** Source text follows **

An audit of an Illinois children’s health insurance program which has struggled to meet its budget goals found the program spent thousands of dollars on people who were not eligible and didn’t investigate why children received multiple pairs of eyeglasses in a year.
The audit focused on the expanded All Kids program, which provides low-premium health insurance for children who were not previously covered by KidCare, the state’s original Medicaid program. The program, which is not eligible for federal reimbursement, cost the state $85.7 million in 2011, an increase of $11.3 million from the prior year.
It all adds up to something the state can’t afford, according to state Sen. Dale Righter, R-Mattoon.
“Since instituted by former Gov. Rod Blagojevich and the General Assembly Democrats in 2005, the program has been riddled with not just bad policy, but with very poor management. There have been more than a few audits from the auditor general demonstrating that,” said Righter. “This program has a history of wasting taxpayer dollars, and so I wouldn’t be shocked if there are problems.”
Massive Mismanagement
As of fiscal 2011, the year addressed in Wednesday’s audit, more than 97,000 children were enrolled in the expanded All Kids program. Total claims paid that year were $96.6 million, and the state received about $10.8 million in premiums. The whole All Kids program has 1.9 million enrollees, for whom the state paid $3.2 billion in claims. The expansion includes children whose family income is greater than 200 percent of the federal poverty level or who were undocumented immigrants.
The audit found a total of 414 people received medical services at a cost of more than $126,000 after their 19th birthday, when they were no longer eligible for coverage. It found a total of 315 people enrolled with more than one identification number. And since All Kids incorrectly categorized 11,130 recipients as “undocumented,” even though they had Social Security numbers on file, Illinois received no federal matching funds for those individuals.
Optical providers billed for multiple eyeglass frames and fittings for the same recipient during the year. One provider billed 180 frames and 186 fittings for 41 recipients. The audited noted that this is a repeated problem.

** End of Source text **
** Data for analysis follows **

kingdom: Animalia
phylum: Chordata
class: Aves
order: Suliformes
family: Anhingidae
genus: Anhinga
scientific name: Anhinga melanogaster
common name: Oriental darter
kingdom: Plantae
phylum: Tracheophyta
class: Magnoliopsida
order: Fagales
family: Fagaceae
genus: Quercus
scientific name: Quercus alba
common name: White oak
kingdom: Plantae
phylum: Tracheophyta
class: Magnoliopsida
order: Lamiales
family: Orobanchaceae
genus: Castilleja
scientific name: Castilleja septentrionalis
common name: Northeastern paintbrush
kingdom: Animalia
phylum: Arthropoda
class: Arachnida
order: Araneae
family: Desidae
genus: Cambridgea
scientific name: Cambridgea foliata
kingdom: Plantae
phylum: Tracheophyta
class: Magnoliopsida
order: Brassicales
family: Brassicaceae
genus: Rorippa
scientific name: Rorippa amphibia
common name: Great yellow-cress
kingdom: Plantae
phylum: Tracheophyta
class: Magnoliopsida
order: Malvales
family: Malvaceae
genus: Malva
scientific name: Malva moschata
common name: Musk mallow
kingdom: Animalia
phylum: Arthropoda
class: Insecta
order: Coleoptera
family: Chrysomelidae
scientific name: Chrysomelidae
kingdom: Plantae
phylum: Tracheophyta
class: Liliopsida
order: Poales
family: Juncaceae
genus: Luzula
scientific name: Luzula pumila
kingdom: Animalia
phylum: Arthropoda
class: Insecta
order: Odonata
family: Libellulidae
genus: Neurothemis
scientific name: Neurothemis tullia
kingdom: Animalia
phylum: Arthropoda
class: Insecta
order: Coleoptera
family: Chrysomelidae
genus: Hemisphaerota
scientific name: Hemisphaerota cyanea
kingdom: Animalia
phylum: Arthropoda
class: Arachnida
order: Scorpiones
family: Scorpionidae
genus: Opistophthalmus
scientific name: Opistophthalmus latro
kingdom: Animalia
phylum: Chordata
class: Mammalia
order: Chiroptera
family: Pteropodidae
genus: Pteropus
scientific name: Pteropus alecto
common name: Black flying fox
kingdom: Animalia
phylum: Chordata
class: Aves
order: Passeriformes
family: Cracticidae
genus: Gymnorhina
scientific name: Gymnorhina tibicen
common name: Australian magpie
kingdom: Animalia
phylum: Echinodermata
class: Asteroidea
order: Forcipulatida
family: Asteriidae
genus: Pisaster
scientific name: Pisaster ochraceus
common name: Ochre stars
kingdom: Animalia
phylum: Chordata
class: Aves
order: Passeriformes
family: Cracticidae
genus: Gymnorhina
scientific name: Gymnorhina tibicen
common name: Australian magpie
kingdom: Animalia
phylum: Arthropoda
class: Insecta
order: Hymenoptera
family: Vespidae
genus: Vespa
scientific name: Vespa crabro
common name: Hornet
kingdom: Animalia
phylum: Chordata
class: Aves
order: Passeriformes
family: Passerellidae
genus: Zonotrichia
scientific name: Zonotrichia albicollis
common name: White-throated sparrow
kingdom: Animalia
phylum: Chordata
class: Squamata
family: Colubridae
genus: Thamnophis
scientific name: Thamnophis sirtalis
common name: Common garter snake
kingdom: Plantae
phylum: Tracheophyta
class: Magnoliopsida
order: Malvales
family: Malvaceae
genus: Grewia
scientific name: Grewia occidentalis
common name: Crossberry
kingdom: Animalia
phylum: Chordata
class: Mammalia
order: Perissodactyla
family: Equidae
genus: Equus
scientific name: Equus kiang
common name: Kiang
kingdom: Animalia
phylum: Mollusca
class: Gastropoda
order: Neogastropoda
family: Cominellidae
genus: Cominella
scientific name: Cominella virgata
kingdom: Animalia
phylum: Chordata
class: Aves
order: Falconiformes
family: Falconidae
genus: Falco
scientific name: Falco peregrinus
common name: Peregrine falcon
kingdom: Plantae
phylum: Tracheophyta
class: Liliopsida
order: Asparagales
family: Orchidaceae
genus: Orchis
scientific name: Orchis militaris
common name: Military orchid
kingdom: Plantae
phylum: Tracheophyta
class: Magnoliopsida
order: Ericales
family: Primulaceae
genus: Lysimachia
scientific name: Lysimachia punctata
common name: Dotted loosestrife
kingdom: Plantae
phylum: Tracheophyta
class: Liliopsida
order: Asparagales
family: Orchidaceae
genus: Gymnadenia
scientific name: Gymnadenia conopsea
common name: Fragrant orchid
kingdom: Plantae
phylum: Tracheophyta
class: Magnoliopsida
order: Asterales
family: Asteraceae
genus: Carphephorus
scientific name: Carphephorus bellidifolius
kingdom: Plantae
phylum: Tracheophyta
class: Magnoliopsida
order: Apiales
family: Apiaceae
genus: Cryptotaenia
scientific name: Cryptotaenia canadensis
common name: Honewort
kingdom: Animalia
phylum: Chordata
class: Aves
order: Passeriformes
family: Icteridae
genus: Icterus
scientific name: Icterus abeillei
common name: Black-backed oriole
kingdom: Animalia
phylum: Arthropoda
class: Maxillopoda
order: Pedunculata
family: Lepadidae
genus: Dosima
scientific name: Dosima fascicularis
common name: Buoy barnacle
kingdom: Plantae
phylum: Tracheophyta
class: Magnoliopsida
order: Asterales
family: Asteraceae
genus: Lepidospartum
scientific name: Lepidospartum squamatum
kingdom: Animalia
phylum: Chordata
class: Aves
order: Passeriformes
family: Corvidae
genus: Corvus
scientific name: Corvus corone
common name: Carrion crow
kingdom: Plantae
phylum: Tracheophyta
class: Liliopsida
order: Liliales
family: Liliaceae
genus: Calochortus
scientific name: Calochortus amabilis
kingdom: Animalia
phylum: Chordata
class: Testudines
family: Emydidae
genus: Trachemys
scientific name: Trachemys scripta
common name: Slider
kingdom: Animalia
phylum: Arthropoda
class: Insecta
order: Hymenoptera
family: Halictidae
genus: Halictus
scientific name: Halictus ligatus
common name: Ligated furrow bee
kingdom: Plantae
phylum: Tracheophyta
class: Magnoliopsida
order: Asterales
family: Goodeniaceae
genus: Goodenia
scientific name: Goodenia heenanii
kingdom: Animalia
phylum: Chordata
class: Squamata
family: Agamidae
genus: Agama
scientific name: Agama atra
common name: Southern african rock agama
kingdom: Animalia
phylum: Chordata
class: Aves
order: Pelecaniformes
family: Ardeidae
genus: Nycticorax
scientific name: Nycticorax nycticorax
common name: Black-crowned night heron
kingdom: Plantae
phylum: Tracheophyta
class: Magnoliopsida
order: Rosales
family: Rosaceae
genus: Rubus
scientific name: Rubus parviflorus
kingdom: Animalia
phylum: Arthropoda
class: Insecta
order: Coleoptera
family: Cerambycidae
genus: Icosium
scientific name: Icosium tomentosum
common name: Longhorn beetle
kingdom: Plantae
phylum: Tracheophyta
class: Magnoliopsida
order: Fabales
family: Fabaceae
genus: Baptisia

** End of Data for analysis **

Work order A: Recast the paragraph of the All Kids audit article that begins "The audit found a total of 414 people" as a short list that keeps its main facts.
Work order B: Continue the article on the Illinois All Kids audit, starting after its final sentence.
The listing plays no part in the work here.

Answer space A:
- 414 people received medical services costing more than $126,000 after turning 19, when they were no longer eligible.
- 315 people were enrolled under more than one identification number.
- All Kids wrongly labeled 11,130 recipients as "undocumented" even though they had Social Security numbers on file, so Illinois received no federal matching funds for them.

Answer space B:
Covering Fewer Kids at Higher Costs
All Kids is another government program that spends scarce taxpayer dollars and fails to meet expectations, said Jonathan Ingram, director of health care policy and pension reform for the Illinois Policy Institute.
Ingram said when All Kids was implemented in 2006 it was projected to enroll 204,000 children by 2011, and the predicted cost of the program by 2011 was to be $471 per child. However, the program’s expansion provided coverage to 37 percent fewer children and at double the per-enrollee cost. And it has failed to stop the growth in the number of uninsured children in Illinois, Ingram said. Between 2007 and 2009, the number of uninsured children in Illinois increased by more than 64,000, he noted.
“Although the intent of the program was to provide all children with access to health care, it simply trapped thousands of children in a Medicaid program so broken that it’s difficult for patients to access care,” he said.
“If lawmakers wanted to enact policy that actually would increase insurance coverage for children, government would reduce the mandates that make it more difficult for patients to afford insurance,” he added.
Repeated Failings of Program
Righter says the program has chronic problems.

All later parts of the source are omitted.